Jun 5, 2019

Monthly Update: May 2019

Monthly Update

  • Markets are pricing two rate cuts in the USA in 2019. The Eurozone outlook has also weakened, however, not that strong of a change in policy stance is expected. Despite the lower interest rates and intensifying talks on the US recession, the USD continued to appreciate as traders are investing in the “safe haven” status of the currency. Nevertheless, over the medium term, weaker USD still remains TBC Research’s baseline scenario (see TBC Economic Review: Insight #3). Inflows to Georgia strengthened in April. Falling oil price is likely to have more benefits for Georgia as its oil exporting economic partners are better prepared for oil’s ups and downs.
  • GDP growth stood at 5.1% in April. Together with supportive external sector, strong fiscal stimulus has contributed to a large extent, while credit expansion continued to moderate. TBC Research 2019 growth projection stays unchanged at 4.7% with a 12.0% increase in credit (see TBC Economic Review: Insight #10).
  • Consolidated budget posted a deficit of 140.3 mln GEL – an estimated 4.2% of the same month GDP. The wider budget deficit continues to support the growth in 2019 together with the advance payments made at the very end of 2018. 
  • Exports increased sharply by 34.2% YoY in the USD terms (46.6% and 49.0% in the EUR and the GEL) though with a significant contribution of re-exports. While imports growth has picked up, the increase was still weak compared to what a strong GDP growth implies.

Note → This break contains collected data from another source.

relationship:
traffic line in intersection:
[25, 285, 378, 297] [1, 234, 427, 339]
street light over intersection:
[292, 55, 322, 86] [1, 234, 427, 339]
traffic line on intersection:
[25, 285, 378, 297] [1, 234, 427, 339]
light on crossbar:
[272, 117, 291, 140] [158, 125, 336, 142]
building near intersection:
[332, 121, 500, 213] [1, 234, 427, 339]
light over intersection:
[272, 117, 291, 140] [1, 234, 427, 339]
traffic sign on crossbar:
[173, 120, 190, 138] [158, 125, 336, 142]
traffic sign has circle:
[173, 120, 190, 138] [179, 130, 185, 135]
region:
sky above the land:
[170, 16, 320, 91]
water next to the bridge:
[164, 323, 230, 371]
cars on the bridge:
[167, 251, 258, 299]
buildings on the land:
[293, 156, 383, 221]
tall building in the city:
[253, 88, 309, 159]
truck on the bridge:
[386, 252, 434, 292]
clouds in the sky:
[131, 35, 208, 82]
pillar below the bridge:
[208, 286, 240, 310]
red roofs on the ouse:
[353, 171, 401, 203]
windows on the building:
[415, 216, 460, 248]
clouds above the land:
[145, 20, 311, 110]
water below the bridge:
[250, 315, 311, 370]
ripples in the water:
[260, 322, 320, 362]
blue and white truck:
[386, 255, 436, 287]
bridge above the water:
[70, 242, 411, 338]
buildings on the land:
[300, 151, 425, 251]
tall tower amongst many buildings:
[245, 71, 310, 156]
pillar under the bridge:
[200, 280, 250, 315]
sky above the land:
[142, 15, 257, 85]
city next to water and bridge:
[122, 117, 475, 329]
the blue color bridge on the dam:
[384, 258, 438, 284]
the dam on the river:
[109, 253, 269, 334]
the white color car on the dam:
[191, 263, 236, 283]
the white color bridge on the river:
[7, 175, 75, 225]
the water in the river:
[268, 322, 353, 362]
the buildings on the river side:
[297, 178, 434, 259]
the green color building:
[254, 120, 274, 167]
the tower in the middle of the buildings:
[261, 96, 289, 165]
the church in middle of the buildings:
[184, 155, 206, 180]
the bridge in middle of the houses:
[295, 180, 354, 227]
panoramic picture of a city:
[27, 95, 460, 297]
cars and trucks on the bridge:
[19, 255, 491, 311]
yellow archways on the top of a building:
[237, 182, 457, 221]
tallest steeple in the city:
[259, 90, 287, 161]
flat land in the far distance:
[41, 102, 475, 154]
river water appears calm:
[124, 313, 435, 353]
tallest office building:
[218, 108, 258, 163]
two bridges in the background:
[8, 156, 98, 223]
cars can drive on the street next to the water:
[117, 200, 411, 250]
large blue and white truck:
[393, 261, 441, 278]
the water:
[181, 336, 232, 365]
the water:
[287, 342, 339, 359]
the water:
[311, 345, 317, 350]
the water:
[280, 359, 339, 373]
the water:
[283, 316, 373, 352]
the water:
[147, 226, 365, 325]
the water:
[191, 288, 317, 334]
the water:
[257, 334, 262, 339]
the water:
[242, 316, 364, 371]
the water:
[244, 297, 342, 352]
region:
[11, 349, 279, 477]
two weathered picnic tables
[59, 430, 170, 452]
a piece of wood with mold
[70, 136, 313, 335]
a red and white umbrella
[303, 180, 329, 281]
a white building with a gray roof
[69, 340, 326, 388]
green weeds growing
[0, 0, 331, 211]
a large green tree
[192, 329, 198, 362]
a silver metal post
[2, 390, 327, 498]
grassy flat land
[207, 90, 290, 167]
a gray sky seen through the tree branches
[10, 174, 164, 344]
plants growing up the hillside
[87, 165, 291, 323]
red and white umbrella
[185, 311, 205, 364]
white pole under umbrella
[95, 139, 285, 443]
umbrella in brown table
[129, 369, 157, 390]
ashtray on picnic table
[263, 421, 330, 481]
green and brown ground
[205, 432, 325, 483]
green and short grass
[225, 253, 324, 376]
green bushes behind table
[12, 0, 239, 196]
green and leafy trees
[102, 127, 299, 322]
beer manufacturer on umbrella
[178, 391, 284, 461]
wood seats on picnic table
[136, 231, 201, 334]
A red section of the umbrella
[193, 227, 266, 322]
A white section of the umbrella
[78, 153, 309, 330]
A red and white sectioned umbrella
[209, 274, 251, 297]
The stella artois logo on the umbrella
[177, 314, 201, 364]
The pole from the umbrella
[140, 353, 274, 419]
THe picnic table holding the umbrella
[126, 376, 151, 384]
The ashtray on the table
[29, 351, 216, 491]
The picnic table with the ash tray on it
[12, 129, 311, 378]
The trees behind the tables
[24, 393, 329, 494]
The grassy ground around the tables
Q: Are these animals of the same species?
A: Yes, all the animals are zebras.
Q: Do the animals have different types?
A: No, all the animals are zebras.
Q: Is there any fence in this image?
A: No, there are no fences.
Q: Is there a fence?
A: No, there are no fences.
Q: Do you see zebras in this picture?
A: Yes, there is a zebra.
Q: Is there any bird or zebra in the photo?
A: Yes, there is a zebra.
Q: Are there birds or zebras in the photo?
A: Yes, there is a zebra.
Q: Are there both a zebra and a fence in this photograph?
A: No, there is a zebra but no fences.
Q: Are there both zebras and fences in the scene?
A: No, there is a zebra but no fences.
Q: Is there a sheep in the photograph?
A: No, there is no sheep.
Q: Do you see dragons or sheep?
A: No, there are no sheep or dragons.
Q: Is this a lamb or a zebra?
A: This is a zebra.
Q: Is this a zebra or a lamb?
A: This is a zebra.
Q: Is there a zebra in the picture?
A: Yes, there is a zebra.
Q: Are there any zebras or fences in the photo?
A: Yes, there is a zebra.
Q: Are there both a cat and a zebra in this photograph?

The trade balance continued to improve. 
  • The number of tourists increased by 4.2% in April, while the number of visitors arriving by plane went up by 13.8% YoY. The growth remained the highest from the EU with 28.7% YoY, while with an 11.0% increase, the CIS made the largest contribution balancing the negative impact of Turkey and Iran.  
  • Remittance inflows growth has doubled reaching 10.1% in April in the USD terms. When expressed in the EUR and the GEL, the growth rates stood at solid 20.3% and 22.3%, respectively.  
  • Credit growth continued to moderate with the total bank loan portfolio up by 12.1% YoY in April 2019, excluding the FX effect. Together with introduced regulations, one-offs and some normalization of credit growth in the business sector after the cyclical pick-up in 2018 also have played a role. The GEL liquidity remains high primarily thanks to the strong fiscal spending. After slowing in the second half of 2018, the Larization has started to pick-up again. 
  • The Financial Stability Committee of the National Bank of Georgia on its May 29, 2019 meeting decided to keep the countercyclical buffer unchanged at 0%. According to the Committee, in line with the expectations, the credit growth is moderating reflecting the recently introduced retail lending regulations.
  • The annual inflation edged up to 4.7% YoY in May 2019 compared to the 4.1% in the previous month. An important driver can be the weaker GEL real effective exchange rate coupled with the strong GDP growth. At the same time, without 1.4 pp impact of a higher excise tax on tobacco, the inflation stood close to the central bank’s target. Going forward, together with the GEL REER dynamics, the volatility in commodity prices such as oil and cereals will have significant impact on the consumer prices.  
  • The NBG has not intervened in the FX market, neither via direct interventions nor via FX options. Furthermore, the NBG decided not to sell the GEL call options to be exercised in June, giving additional room for the GEL to appreciate.
  • As of May 31st, the estimated GEL REER depreciated substantially and is likely to strengthen. TBC Research “a bit more than random walk” exchange rate projection stays approximately the same with the USD/GEL at 2.7 or somewhat stronger GEL for both the end of the period and the period average of 2019 (see TBC Economic Review: Insight #9).